The model user is asked to take in to account the recent history of blight in the area around the orchard, observe the stage and number of bloom, and set appropriate situation-specific degree hour thresholds.
Severe blight outbreaks may occur without apparent prior-season infection in the region when risk of infection is “High” or “Extreme.” Never assume that E. amylovora is not present, as you will be correct only some of the time.
If bacteria numbers exceed a certain minimum while the flower is in good condition, then the flower is lightly wetted, infection is possible. The sort of daily high temperatures we must be wary of in most orchards start in the mid to high 70’s F (24 C), and are especially dangerous in the 78 – 90F range (25 – 32 C). These sorts of warm days are rare, but can occur during primary bloom, and should alert you to the possibility of blight infection when they occur, especially when it is that warm for two or more days in a row.
Both flower condition and bacterial growth rate degrade as the daily temperatures rise to 95F and over (35 C), especially if these temperatures continue for three or more days.
Infection can occur on a “cool” day if temperatures during the three days leading up to the cool, wet day were warm. Blight bacterial colonies that developed to dangerous size on the warm days do not suddenly go away on the first cool day after the warm period. Watch temperatures over time.
Blossom wetting alone does not cause fire blight. Rain during cold or cool weather does not lead to infection, or blight would be common everywhere, every year.
A blight bacteria colony may grow to the numbers that could lead to infection, but the infection process is not complete without water. The gentle washing of the bacterial colony into the flower nectary is a critical step. Under dry conditions, this factor may be lacking, and infection is avoided.
Rain is the most common wetting event, but there are other equally dangerous ways to wet flowers. While it does not seem that sprayer wetting triggers blight under normal drying conditions, it is possible that it would if high volumes of water were applied (to drip) and the trees were sprayed under very slow drying conditions, at night, for instance. Mist from sprinkler irrigation or dew are the most common, and difficult to identify wetting events. In some production regions, dew is so common during flowering periods, you should probably assume wetting occurs almost every night, and pay most attention to the temperatures and risk value thresholds.

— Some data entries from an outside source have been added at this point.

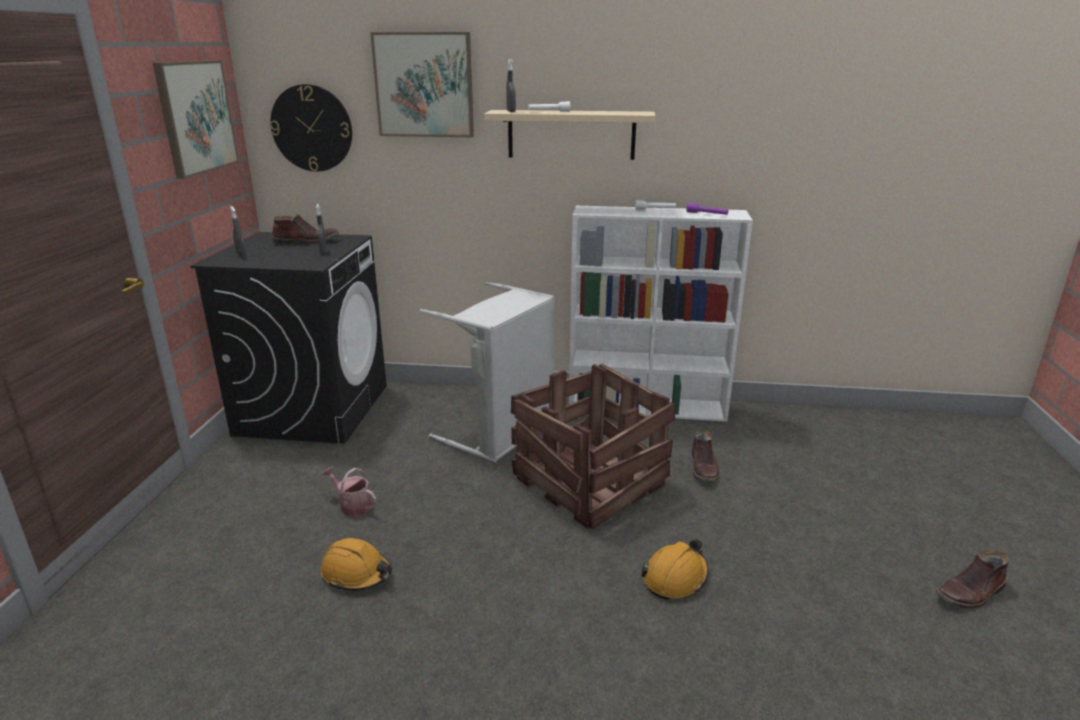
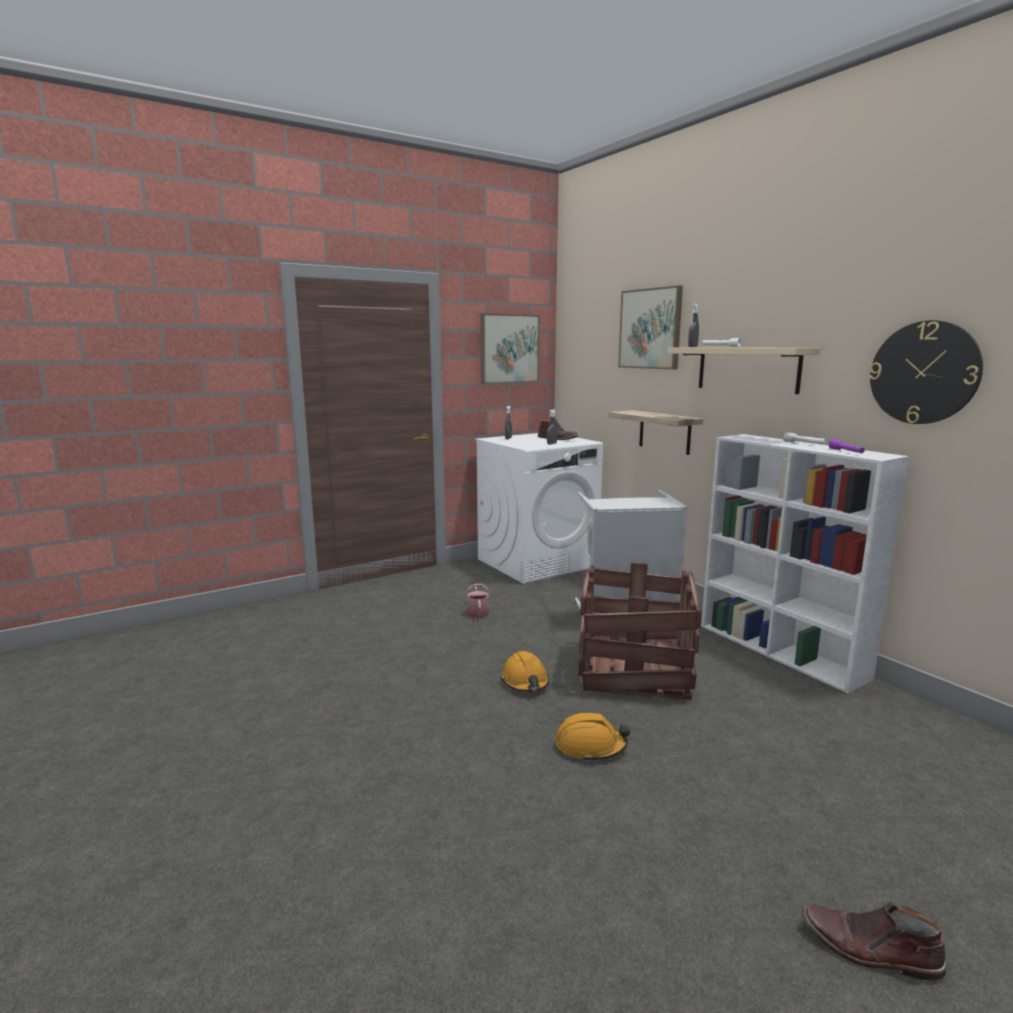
camera: 50 degrees right, 10 degrees down
(312, 128) = (586, 361): wall clock -> wall clock (924, 373)
(313, 409) = (537, 562): black washing machine -> white washing machine
(357, 573) = (427, 640): orange hard hat -> orange hard hat (525, 682)
(463, 212) = (664, 432): none -> shelf
(704, 468) = (751, 708): brown boot -> none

When flowers are present, and the temperatures have been warm, you are often left trying to determine if wetting has happened or will occur. This is a difficult factor to determine, as environmental conditions are quite variable, and remote weather monitoring stations are not always set up to accurately identify wetting in low areas of the orchard, nor do they know when irrigation may have been applied. Wetting may be obvious, but you can never safely assume that no blossom wetting occurred.

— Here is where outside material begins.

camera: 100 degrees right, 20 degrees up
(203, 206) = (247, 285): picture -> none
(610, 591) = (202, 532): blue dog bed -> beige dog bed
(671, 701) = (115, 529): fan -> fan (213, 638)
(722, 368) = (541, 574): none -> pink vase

There is an automated version of the Cougarblight fire blight infection risk model on the WSU Decision Aid System. This CougarBlight 2010 version 5.0 model is automated, and totals the hourly fire blight degree hour value each hour of the three days leading up to “today’s morning,” and adds to that measured number of degree hours the estimated degree hours for the current day, based on the predicted high temperature and the look-up chard described below.
This model uses the WSU AgWeatherNet data to run a fire blight model for all monitored sites, and is updated hourly. Set the situation relative to blight around your orchard last year, watch the degree hour totals and forecasts, and watch the rain, wetness, and dew point monitors on the upper left part of the page. When the degree hour total is near or over the threshold, flowers are present and wetness is indicated, blight is possible.